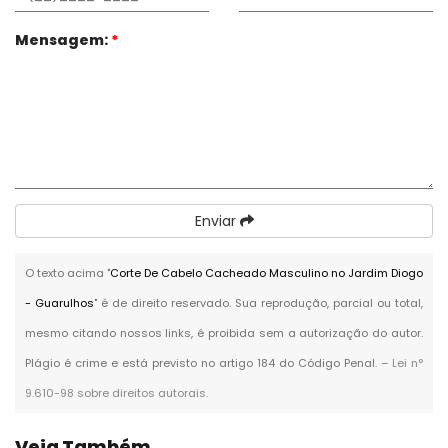
Mensagem:
*
Enviar
O texto acima "
Corte De Cabelo Cacheado Masculino no Jardim Diogo
- Guarulhos
" é de direito reservado. Sua reprodução, parcial ou total,
mesmo citando nossos links, é proibida sem a autorização do autor.
Plágio é crime e está previsto no artigo 184 do Código Penal. –
Lei n°
9.610-98 sobre direitos autorais
.
Veja Também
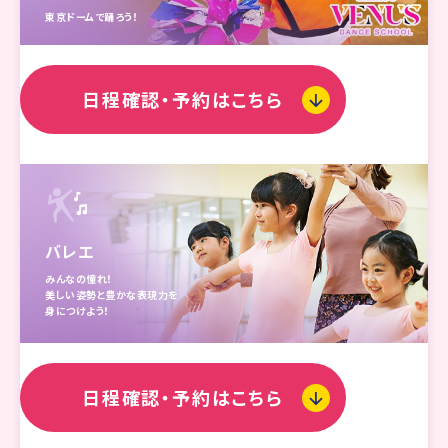
東京ドームで踊ろう！
日程確認・予約はこちら
バレエ
みんなの憧れ！
美しい姿勢と豊かな表現力を
身につけよう！
日程確認・予約はこちら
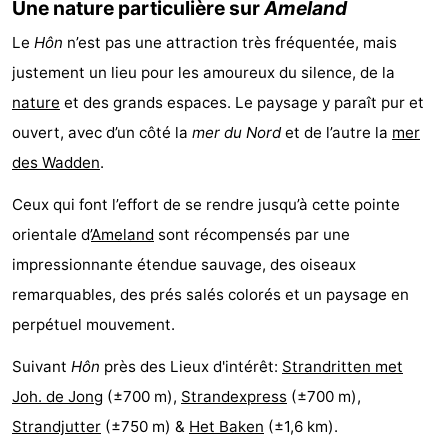
Une nature particulière sur
Ameland
Le
Hôn
n’est pas une attraction très fréquentée, mais
justement un lieu pour les amoureux du silence, de la
nature
et des grands espaces. Le paysage y paraît pur et
ouvert, avec d’un côté la
mer du Nord
et de l’autre la
mer
des Wadden
.
Ceux qui font l’effort de se rendre jusqu’à cette pointe
orientale d’
Ameland
sont récompensés par une
impressionnante étendue sauvage, des oiseaux
remarquables, des prés salés colorés et un paysage en
perpétuel mouvement.
Suivant
Hôn
près des Lieux d'intérêt:
Strandritten met
Joh. de Jong
(±700 m),
Strandexpress
(±700 m),
Strandjutter
(±750 m) &
Het Baken
(±1,6 km).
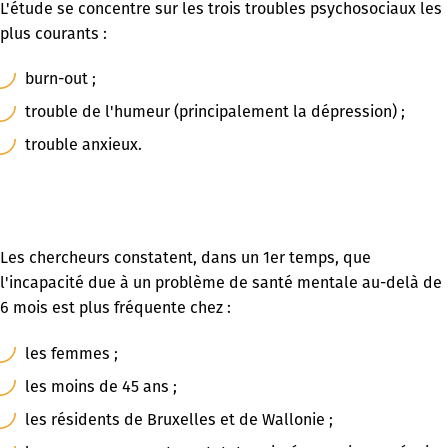
L'étude se concentre sur les trois troubles psychosociaux les
plus courants :
burn-out ;
trouble de l'humeur (principalement la dépression) ;
trouble anxieux.
Les chercheurs constatent, dans un 1er temps, que
l'incapacité due à un problème de santé mentale au-delà de
6 mois est plus fréquente chez :
les femmes ;
les moins de 45 ans ;
les résidents de Bruxelles et de Wallonie ;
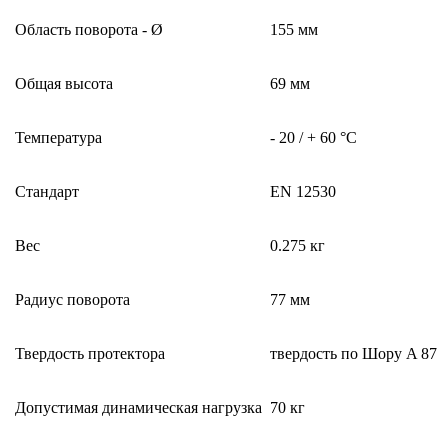
Область поворота - Ø
155 мм
Общая высота
69 мм
Температура
- 20 / + 60 °C
Стандарт
EN 12530
Вес
0.275 кг
Радиус поворота
77 мм
Твердость протектора
твердость по Шору A 87
Допустимая динамическая нагрузка
70 кг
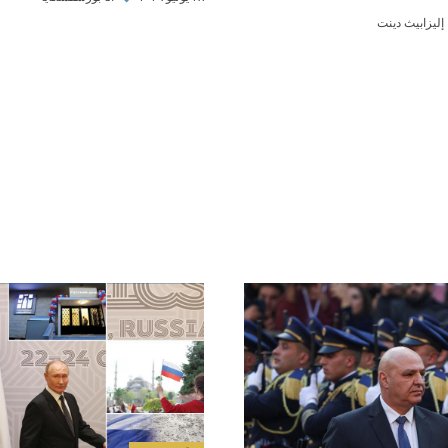
إليزابيث دينت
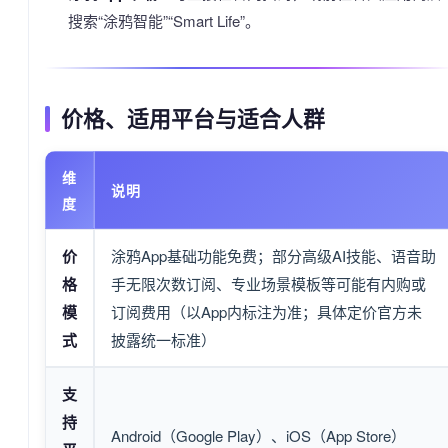
搜索“涂鸦智能”“Smart Life”。
价格、适用平台与适合人群
维
说明
度
价
涂鸦App基础功能免费；部分高级AI技能、语音助
格
手无限次数订阅、专业场景模板等可能有内购或
模
订阅费用（以App内标注为准；具体定价官方未
式
披露统一标准）
支
持
Android（Google Play）、iOS（App Store）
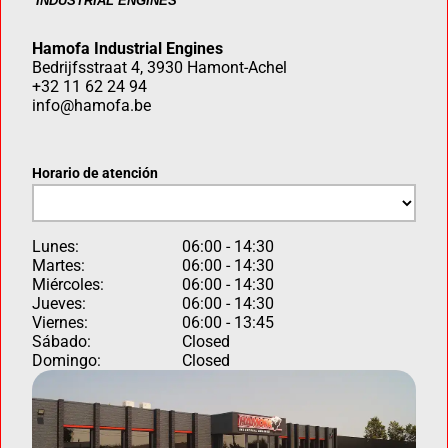
Hamofa Industrial Engines
Bedrijfsstraat 4, 3930 Hamont-Achel
+32 11 62 24 94
info@hamofa.be
Horario de atención
Lunes:
06:00 - 14:30
Martes:
06:00 - 14:30
Miércoles:
06:00 - 14:30
Jueves:
06:00 - 14:30
Viernes:
06:00 - 13:45
Sábado:
Closed
Domingo:
Closed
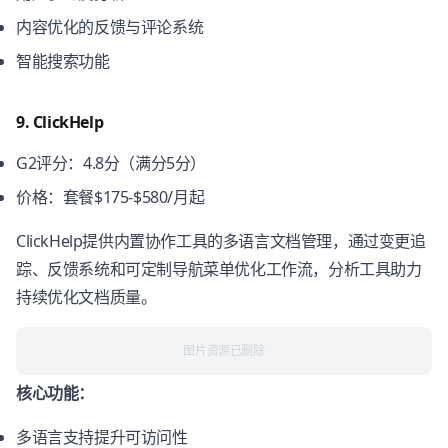
内容优化的反馈与评论系统
智能搜索功能
9. ClickHelp
G2评分：4.8分（满分5分）
价格：套餐$175-$580/月起
ClickHelp提供内置协作工具的多语言文档管理，通过变更追
踪、反馈系统和可定制导航菜单优化工作流，分析工具助力
持续优化文档质量。
图片资源已删除
核心功能：
多语言支持提升可访问性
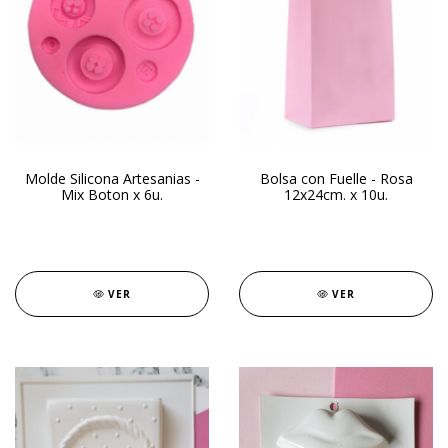
Molde Silicona Artesanias -
Bolsa con Fuelle - Rosa
Mix Boton x 6u.
12x24cm. x 10u.
VER
VER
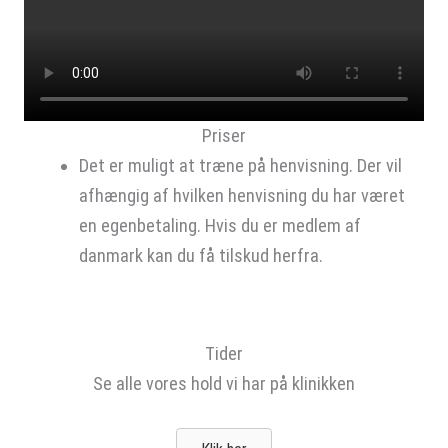
Priser
Det er muligt at træne på henvisning. Der vil
afhængig af hvilken henvisning du har været
en egenbetaling. Hvis du er medlem af
danmark kan du få tilskud herfra.
Tider
Se alle vores hold vi har på klinikken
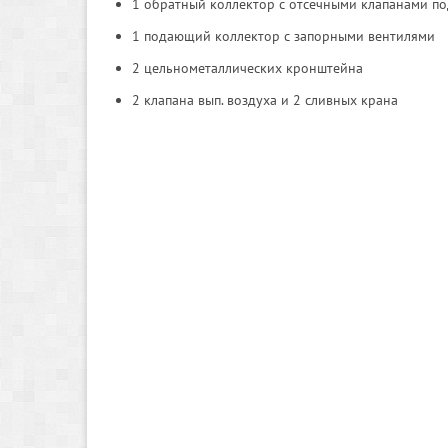
1 обратный коллектор с отсечными клапанами п
1 подающий коллектор с запорными вентилями
2 цельнометаллических кронштейна
2 клапана вып. воздуха и 2 сливных крана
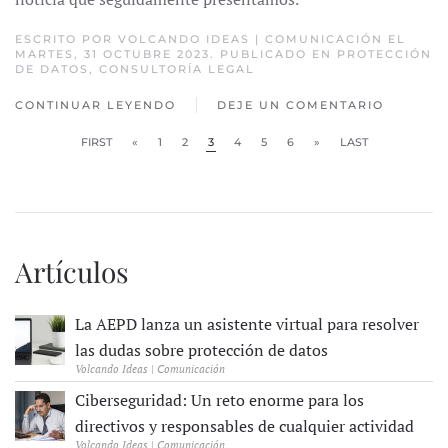
ESCRITO POR
VOLCANDO IDEAS | COMUNICACIÓN
EL
MARTES, 31 OCTUBRE 2023. PUBLICADO EN
PROTECCIÓN
DE DATOS
,
CONSULTORÍA LEGAL
CONTINUAR LEYENDO
DEJE UN COMENTARIO
FIRST
«
1
2
3
4
5
6
»
LAST
Artículos
La AEPD lanza un asistente virtual para resolver
las dudas sobre protección de datos
Volcando Ideas | Comunicación
Ciberseguridad: Un reto enorme para los
directivos y responsables de cualquier actividad
Volcando Ideas | Comunicación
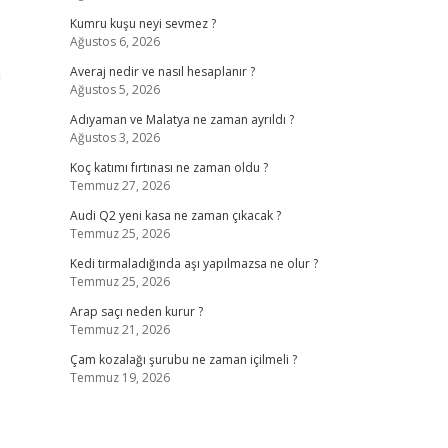
Kumru kuşu neyi sevmez ?
Ağustos 6, 2026
a
Averaj nedir ve nasıl hesaplanır ?
Ağustos 5, 2026
Adıyaman ve Malatya ne zaman ayrıldı ?
Ağustos 3, 2026
Koç katımı fırtınası ne zaman oldu ?
Temmuz 27, 2026
Audi Q2 yeni kasa ne zaman çıkacak ?
Temmuz 25, 2026
Kedi tırmaladığında aşı yapılmazsa ne olur ?
Temmuz 25, 2026
Arap saçı neden kurur ?
Temmuz 21, 2026
Çam kozalağı şurubu ne zaman içilmeli ?
Temmuz 19, 2026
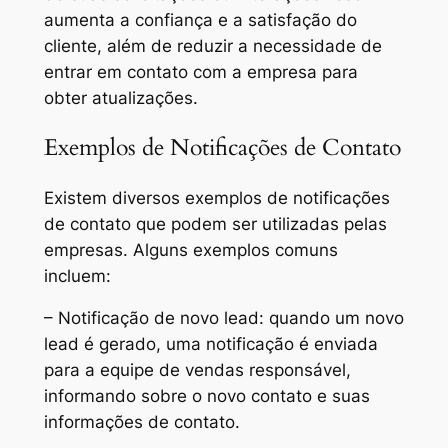
aumenta a confiança e a satisfação do
cliente, além de reduzir a necessidade de
entrar em contato com a empresa para
obter atualizações.
Exemplos de Notificações de Contato
Existem diversos exemplos de notificações
de contato que podem ser utilizadas pelas
empresas. Alguns exemplos comuns
incluem:
– Notificação de novo lead: quando um novo
lead é gerado, uma notificação é enviada
para a equipe de vendas responsável,
informando sobre o novo contato e suas
informações de contato.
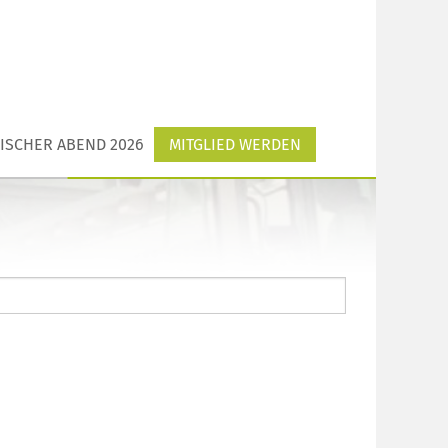
ISCHER ABEND 2026
MITGLIED WERDEN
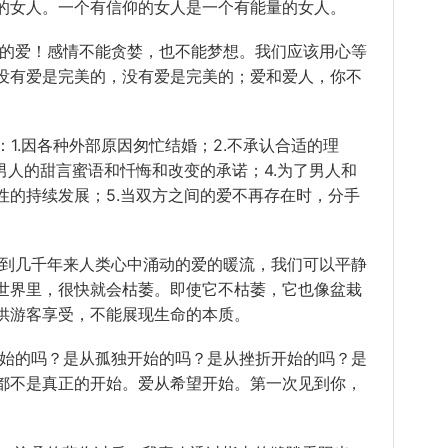
的女人。一个有信仰的女人是一个有能量的女人。
你的爱！感情不能贪婪，也不能梦想。我们应该用心等
没有爱是完美的，没有爱是完美的；爱和爱人，你不
：1.因各种外部原因匆忙结婚；2.不承认合适的理
男人的甜言蜜语和忏悔和改变的承诺；4.为了男人和
性的持续发展；5.当双方之间的爱不再存在时，分手
看到几千年来人类心中涌动的爱的暖流，我们可以平静
世界里，很快就会枯萎。即使它不枯萎，它也像盆栽
供游客享受，不能展现生命的本质。
开始的吗？是从孤独开始的吗？是从挫折开始的吗？是
都不是真正的开始。爱从希望开始。第一次见到你，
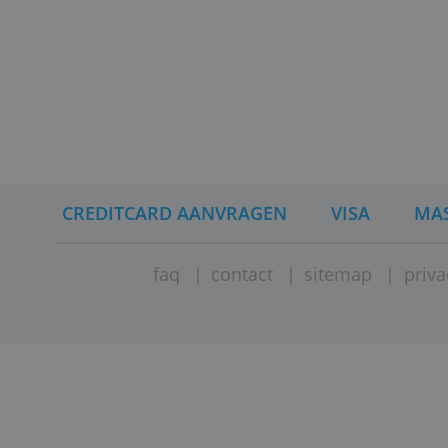
Wat mo
Revolut 
saldo op
euro bes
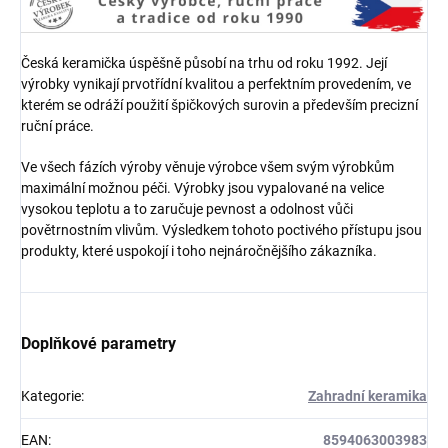
Česká keramička úspěšně působí na trhu od roku 1992. Její
výrobky vynikají prvotřídní kvalitou a perfektním provedením, ve
kterém se odráží použití špičkových surovin a především precizní
ruční práce.
Ve všech fázích výroby věnuje výrobce všem svým výrobkům
maximální možnou péči. Výrobky jsou vypalované na velice
vysokou teplotu a to zaručuje pevnost a odolnost vůči
povětrnostním vlivům. Výsledkem tohoto poctivého přístupu jsou
produkty, které uspokojí i toho nejnáročnějšího zákazníka.
Doplňkové parametry
Kategorie
:
Zahradní keramika
EAN
:
8594063003983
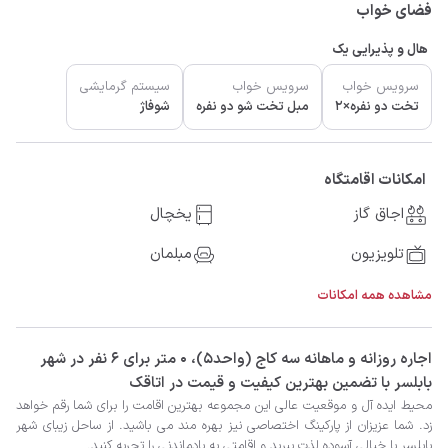
فضای خواب
هال و پذیرایی یک
سرویس خواب
سرویس خواب
سیستم گرمایشی
تخت دو نفره×2
مبل تخت شو دو نفره
شوفاژ
امکانات اقامتگاه
اجاق گاز
یخچال
تلویزیون
مبلمان
مشاهده همه امکانات
‫‫اجاره روزانه و ماهانه سه کاج (واحد۵)، 0 متر برای 6 نفر در شهر
بابلسر با تضمین بهترین کیفیت و قیمت در اتاقک
بابلسر با خیالی آسوده لذت ببرید و اقامتی به یادماندنی را تجربه کنید.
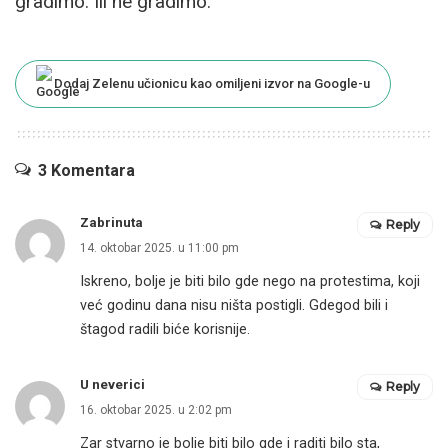
gradimo. Ili ne gradimo.
Dodaj Zelenu učionicu kao omiljeni izvor na Google-u
3 Komentara
Zabrinuta
Reply
14. oktobar 2025. u 11:00 pm
Iskreno, bolje je biti bilo gde nego na protestima, koji
već godinu dana nisu ništa postigli. Gdegod bili i
štagod radili biće korisnije.
U neverici
Reply
16. oktobar 2025. u 2:02 pm
Zar stvarno je bolje biti bilo gde i raditi bilo sta,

REQUIRED WORK » In the data above, find each line that uses the string "sobre". Copy it.

EXERCISE ANSWER »
9.610-98 sobre direitos autorais
las dudas sobre protección de datos
informando sobre o novo contato e suas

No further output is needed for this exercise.